O velório terá lugar na terça-feira, a partir das 19h00, na Igreja de Nossa Senhora de Fátima, Lisboa. A missa realiza-se quarta-feira, às 11h30, seguindo o cortejo fúnebre para o Crematório dos Olivais.

Com vasta experiência em macroeconomia, política monetária e economia internacional, passou pelo Conselho Consultivo do Instituto de Gestão do Crédito Público e em 2001 integrou a Estrutura para a Reforma da Despesa Pública. Negociou com o FMI no Comité de Governadores da Comunidade Europeia, e na representação ministerial envolvida na redação da proposta do Tratado da UE.

Em 2012, coube-lhe a tarefa de ser a primeira presidente do Conselho das Finanças Públicas (CFP), entidade independente criada na sequência do programa de ajustamento com a missão de acompanhar e avaliar a condução das finanças públicas do país. Com Portugal sob resgate da troika, Teodora Cardoso acompanhou de perto esse período conturbado.

Presidiu ao CFP até 2019, ano em que foi substituída no cargo por Nazaré da Costa Cabral. Terminado o mandato, foi condecorada pelo Presidente da República, Marcelo Rebelo de Sousa, com a Grã-Cruz da Ordem do Infante D. Henrique.

Profunda conhecedora das áreas a que dedicou a sua vida profissional, muitas vezes apontada como a mulher-forte da economia, nunca se coibiu de dar as suas opiniões e de criticar sempre que achava que o devia fazer, cultivando uma postura de grande independência. Em 2019, numa entrevista ao Negócios, traçava um retrato dos ministros das Finanças: “Temos tido bons ministros das Finanças. (...) O problema é que estão envolvidos num enquadramento que os concentra em resultados imediatos. Todos eles. Os resultados imediatos são bons, e enquanto são bons estão felicíssimos. Quando ficam maus, o Governo cai e o que vem a seguir põe as culpas no anterior e fica tudo satisfeito.”

De calças no BdP

Em 2007, numa entrevista de vida também ao Negócios, dizia que sempre teve “jeito para estudar”. Com a abertura e frontalidade que a caracterizaram, revelou também: “Sempre fui isolada e continuo a ser um bicho-do-mato”.

Gostava de cães – sempre teve um cão, disse na mesma entrevista –, de plantas e de música, sobretudo clássica. “Gosto da música que tem uma componente intelectual importante, que exige o cérebro, que exige concentração.”

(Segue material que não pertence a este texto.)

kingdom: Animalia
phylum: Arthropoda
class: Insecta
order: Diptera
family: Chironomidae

Relembrando o seu percurso profissional, contou que foi parar ao Banco de Portugal por acidente, em 73. Nessa altura o banco central “não queria mulheres” e “só havia mulheres como funcionárias subalternas”, mas “precisou de substituir dois técnicos e não tinha homens”. Ernâni Lopes, seu amigo de faculdade e então diretor do departamento de Estatística e Estudos Económicos, chamou-a para trabalhar consigo. “O Banco de Portugal não só era um marasmo como era o século XIX no seu pior! Quase inimaginável o que era o ambiente, desde logo refletido nessa história das mulheres. Que usavam bata”, recordou. “As mulheres, quando chegavam da rua, se usavam calças, tinham que mudar para a bata, e andavam de uniforme”.

Teodora, que acabaria por ser a primeira mulher na administração do Banco de Portugal e que “durante muitos anos” foi “a única mulher nas reuniões onde estava”, sempre usou calças quando bem lhe apeteceu.

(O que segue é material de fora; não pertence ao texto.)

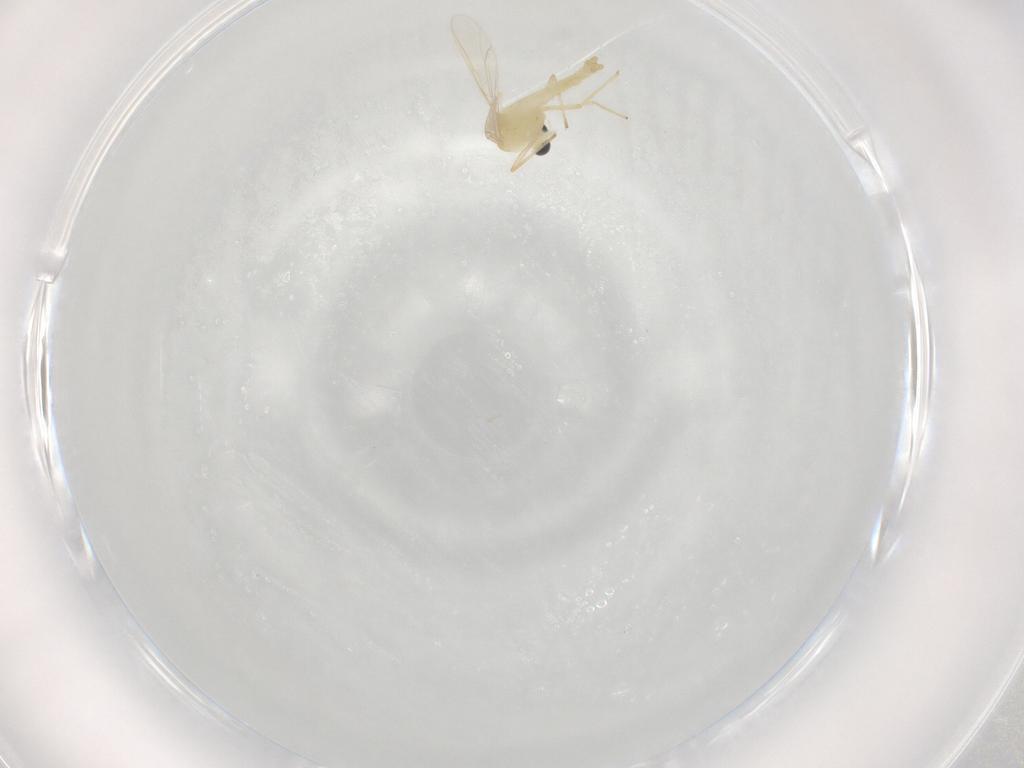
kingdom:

A economista incontornável” com “vida dedicada” ao país

Os que a recordaram sublinharam a independência, rigor e seriedade. O Presidente da República destacou a economista “reconhecida e respeitada” com uma “vida dedicada” ao país e à causa pública.

Também o governador do Banco de Portugal, Mário Centeno, enfatizou “o brilhante percurso de uma economista que esteve ligada à instituição ao longo das últimas cinco décadas”, enquanto o ministro das Finanças. Fernando Medina, recordou a “uma economista incontornável”. “Teodora Cardoso representou e continuará a representar um referencial de seriedade.”

O ex-presidente da República Cavaco Silva frisou a mulher que “contribuiu decisivamente para a consolidação e credibilidade do Conselho das Finanças Públicas”. A Sedes, presidida por Álvaro Beleza, recordou a “Senhora Finanças Públicas” e a Ordem dos Economistas, liderada por António Mendonça, destacou o “papel de relevo na vida económica e cívica do país”.

O desencanto no seu último artigo de opinião

Em abril, a economista escreveu para o Negócios o seu último artigo de opinião com uma análise dura à vulnerabilidade do país. Desapontada pela “sucessão de ‘fait divers’ em que se transformou a política portuguesa, servida pela política económica”, a economista lamentava que a gestão da despesa pública desprezasse o papel do investimento.